For the config files provided above on ThetaGPU

Config	wsec_AMR	wsec_step	ratio
1 GPU 16^3	5.92	1.72	3.44
1 Host core 16^3	1.1	2.0	0.55
1 GPU 32^3	2.20	0.89	2.47
1 Host core 32^3	1.57	3.25	0.48

Note, that the ratio should interpreted with care (there's little "computation" and lots of (host) "management" tasks in the load balancing and refinement so it's not a fair comparison).

You may also notice that the startup time on GPUs is significantly longer than on host only, which is likely also related to the mesh initialization that also includes refinement and creating lots of blocks (and thus memory allocations).

Collecting profiling data

1. Build the connector (which allows named regions and kernel names to be properly shown in the profiler rather than the long names deduced from the templates)

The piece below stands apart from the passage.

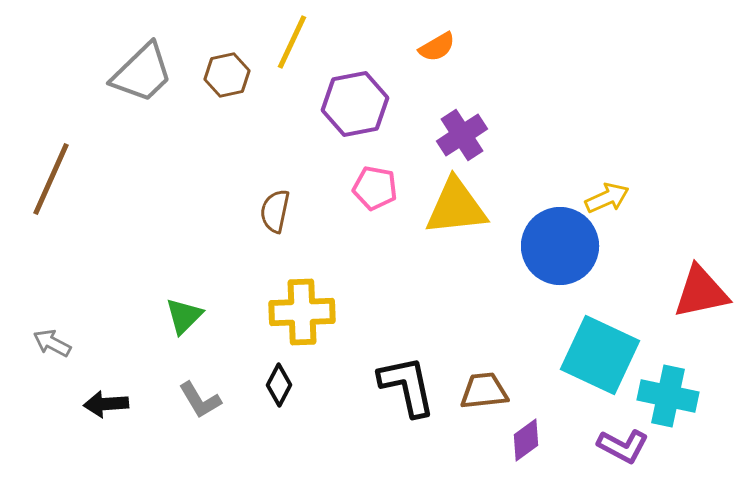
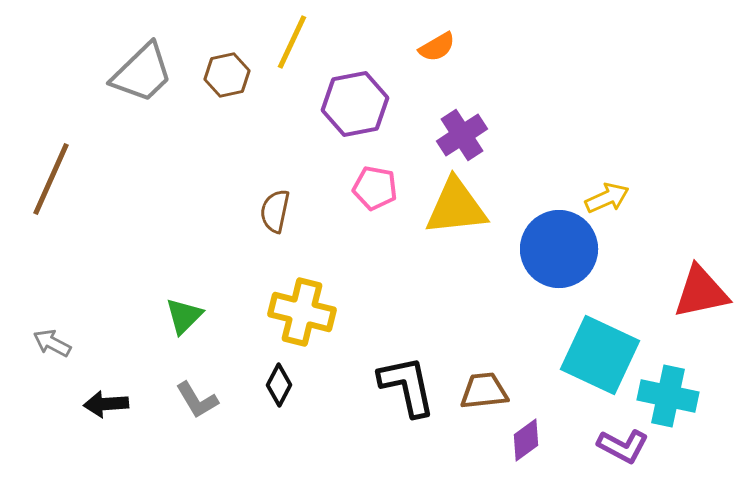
blue circle: moved 1 px left, 3 px down
yellow cross: rotated 16 degrees clockwise
gray L-shape: moved 3 px left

git clone https://github.com/kokkos/kokkos-tools.git
cd kokkos-tools/profiling/nvprof-connector
export CUDA_ROOT=/usr/local/cuda
make

Now there should be a kp_nvprof_connector.so file.

3. Collect the data (using Nsight Systems as nvprof and nvvp are deprecated)

# "enable" the Kokkos profiling tool
export KOKKOS_PROFILE_LIBRARY=/PATH/TO/kokkos-tools/profiling/nvprof-connector/kp_nvprof_connector.so


# collect the actual data
nsys profile -o my_profile ./example/advection/advection-example -i /grand/gpu_hack/parthenon/ref/parthinput.block16

Now there should be a my_profile.qdrep file (that should be copied to system with a desktop environment).

4. Analyze the data

• Start the GUI (nsys-ui)
• Go to Tools - Options and set "Rename CUDA Kernels by NVTX" to "Yes" to get the Kokkos labels shown on the GUI.